▶ Problem: Reproduce each of the records below word for word, leaving out the pictures.

--- Source records Enclosed Below ---

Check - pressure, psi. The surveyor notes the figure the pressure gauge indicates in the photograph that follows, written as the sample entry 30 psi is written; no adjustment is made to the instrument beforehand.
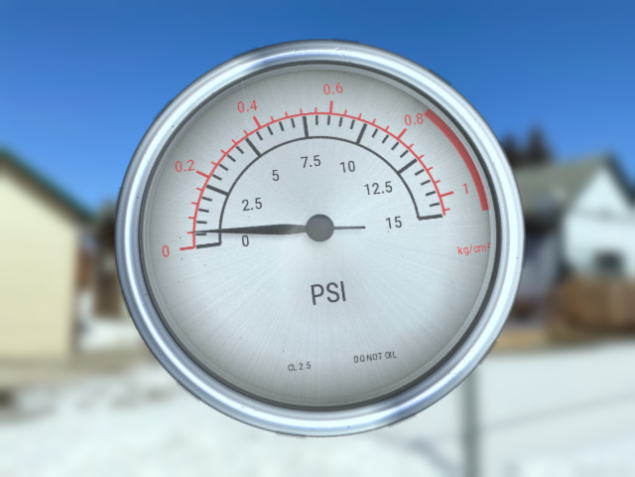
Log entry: 0.5 psi
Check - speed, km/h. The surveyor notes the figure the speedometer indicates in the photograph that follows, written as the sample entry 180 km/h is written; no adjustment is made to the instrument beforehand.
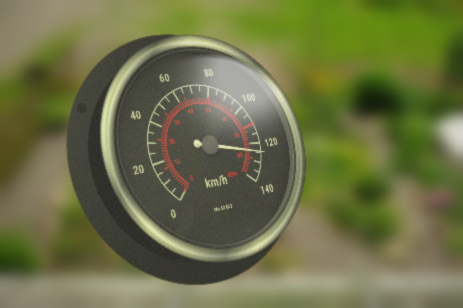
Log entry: 125 km/h
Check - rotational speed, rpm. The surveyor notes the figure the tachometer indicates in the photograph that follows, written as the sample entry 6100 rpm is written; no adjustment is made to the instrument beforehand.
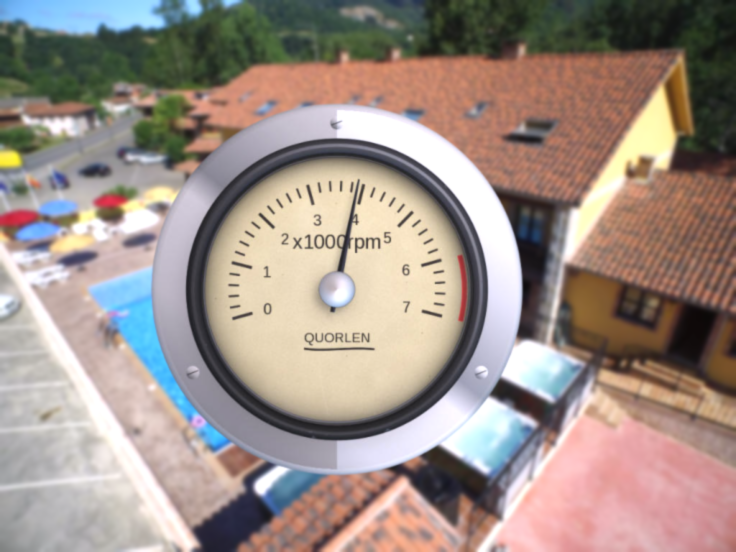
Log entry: 3900 rpm
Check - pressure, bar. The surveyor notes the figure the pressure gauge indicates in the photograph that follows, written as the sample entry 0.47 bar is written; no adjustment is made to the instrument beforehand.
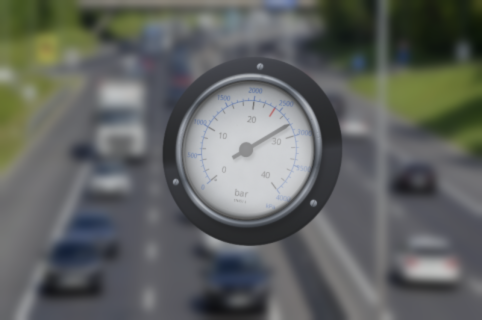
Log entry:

--- End of Enclosed Source records ---

▶ Finished exercise:
Check - pressure, psi. The surveyor notes the figure the pressure gauge indicates in the photograph that follows, written as the sample entry 30 psi is written; no adjustment is made to the instrument beforehand.
Log entry: 0.5 psi
Check - speed, km/h. The surveyor notes the figure the speedometer indicates in the photograph that follows, written as the sample entry 180 km/h is written; no adjustment is made to the instrument beforehand.
Log entry: 125 km/h
Check - rotational speed, rpm. The surveyor notes the figure the tachometer indicates in the photograph that follows, written as the sample entry 6100 rpm is written; no adjustment is made to the instrument beforehand.
Log entry: 3900 rpm
Check - pressure, bar. The surveyor notes the figure the pressure gauge indicates in the photograph that follows, written as the sample entry 0.47 bar is written; no adjustment is made to the instrument beforehand.
Log entry:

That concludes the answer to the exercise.